Kementerian Energi dan Sumber Daya Mineral (ESDM) bekerja sama dengan Korwas PPNS Bareskrim Polri telah mengungkap adanya aktivitas penambangan emas ilegal di bawah tanah di Ketapang, Kalimantan Barat.
Aktivitas ilegal ini dilakukan oleh sekelompok warga negara asing (WNA) asal China, yang menggali lubang sepanjang 1.648,3 meter.
Sunindyo Suryo Herdadi, Direktur Teknik dan Lingkungan Direktorat Jenderal Mineral dan Batu Bara (Ditjen Minerba) Kementerian ESDM, menyatakan bahwa pelaku menggunakan lubang tambang atau terowongan di wilayah tambang yang berizin sebagai modus operandi mereka.
Lubang tambang yang seharusnya dipelihara tersebut malah dimanfaatkan untuk kegiatan penambangan ilegal.
“Setelah dilakukan pengukuran oleh surveyor yang kompeten, ditemukan bahwa lubang tambang tersebut memiliki panjang total 1.648,3 meter dengan volume 4.467,2 meter kubik,” ujar Sunindyo dalam konferensi pers pada Selasa (13/5/2024).
Pelaku melakukan penambangan dan pemurnian emas di dalam lubang tambang tersebut sebelum membawa hasilnya keluar untuk dijual.
“Hasil dari kejahatan tersebut dimurnikan dan kemudian dibawa keluar dari terowongan untuk dijual dalam bentuk bijih atau bullion emas,” tambahnya.
Sunindyo juga menyebutkan bahwa berbagai peralatan ditemukan di lokasi penambangan ilegal tersebut, termasuk alat ketok atau labelling, saringan emas, cetakan emas, dan induction smelting. Selain itu, ditemukan pula alat berat seperti lower loader dan dump truck listrik.
Aktivitas penambangan ilegal ini dilakukan oleh seorang WNA asal China dengan inisial YH, yang kini telah ditetapkan sebagai tersangka.
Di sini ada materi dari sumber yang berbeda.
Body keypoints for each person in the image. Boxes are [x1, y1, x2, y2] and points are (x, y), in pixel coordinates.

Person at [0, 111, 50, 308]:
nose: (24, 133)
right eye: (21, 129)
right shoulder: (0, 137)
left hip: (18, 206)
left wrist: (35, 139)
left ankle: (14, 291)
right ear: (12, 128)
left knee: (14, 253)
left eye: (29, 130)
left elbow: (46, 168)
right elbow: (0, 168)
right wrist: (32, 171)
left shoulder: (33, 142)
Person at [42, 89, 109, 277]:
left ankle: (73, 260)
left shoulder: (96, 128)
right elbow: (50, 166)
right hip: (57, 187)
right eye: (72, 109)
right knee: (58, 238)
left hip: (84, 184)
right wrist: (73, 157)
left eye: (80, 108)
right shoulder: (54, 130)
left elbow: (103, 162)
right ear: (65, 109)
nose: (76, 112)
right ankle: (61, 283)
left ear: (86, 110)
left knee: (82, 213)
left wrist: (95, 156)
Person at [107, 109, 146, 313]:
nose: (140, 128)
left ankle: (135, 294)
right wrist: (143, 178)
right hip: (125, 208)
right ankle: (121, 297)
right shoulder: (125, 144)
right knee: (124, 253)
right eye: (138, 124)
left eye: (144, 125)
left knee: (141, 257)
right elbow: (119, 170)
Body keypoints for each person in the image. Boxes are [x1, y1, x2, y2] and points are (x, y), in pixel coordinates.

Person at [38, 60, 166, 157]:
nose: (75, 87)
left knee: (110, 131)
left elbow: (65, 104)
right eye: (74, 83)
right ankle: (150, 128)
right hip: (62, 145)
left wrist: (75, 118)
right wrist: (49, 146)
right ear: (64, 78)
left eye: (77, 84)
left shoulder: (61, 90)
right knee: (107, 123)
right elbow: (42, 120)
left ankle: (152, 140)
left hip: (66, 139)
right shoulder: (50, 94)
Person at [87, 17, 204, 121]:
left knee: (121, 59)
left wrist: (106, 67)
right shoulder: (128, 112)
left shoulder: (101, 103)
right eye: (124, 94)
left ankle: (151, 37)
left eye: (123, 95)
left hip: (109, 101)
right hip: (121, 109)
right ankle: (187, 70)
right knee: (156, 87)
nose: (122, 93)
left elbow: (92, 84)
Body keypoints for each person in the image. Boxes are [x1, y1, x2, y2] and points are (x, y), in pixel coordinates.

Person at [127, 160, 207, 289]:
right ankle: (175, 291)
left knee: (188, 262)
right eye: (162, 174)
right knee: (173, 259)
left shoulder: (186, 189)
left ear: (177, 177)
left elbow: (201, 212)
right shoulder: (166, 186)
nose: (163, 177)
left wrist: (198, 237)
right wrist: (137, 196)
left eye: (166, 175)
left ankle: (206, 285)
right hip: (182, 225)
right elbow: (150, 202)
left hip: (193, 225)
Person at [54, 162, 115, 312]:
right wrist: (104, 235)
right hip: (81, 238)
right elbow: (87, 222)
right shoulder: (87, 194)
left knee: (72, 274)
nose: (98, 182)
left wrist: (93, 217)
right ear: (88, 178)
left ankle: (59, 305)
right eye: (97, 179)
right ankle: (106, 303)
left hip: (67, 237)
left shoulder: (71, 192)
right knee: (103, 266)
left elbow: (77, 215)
Tersangka dinyatakan melakukan penambangan tanpa izin sesuai dengan Pasal 158 Undang-Undang Nomor 3 Tahun 2020, yang mengancam hukuman penjara selama 5 tahun dan denda maksimal Rp 100 miliar.
Kasus ini juga sedang dikembangkan menjadi perkara pidana di luar Undang-Undang Minerba.
Sunindyo menambahkan bahwa penyelidikan masih berlangsung untuk memperkirakan potensi kerugian negara akibat kegiatan penambangan ilegal tersebut.
“Kerugian negara akibat tambang ilegal ini masih dalam perhitungan oleh lembaga terkait yang memiliki kompetensi untuk menghitung kerugian negara,” tutupnya.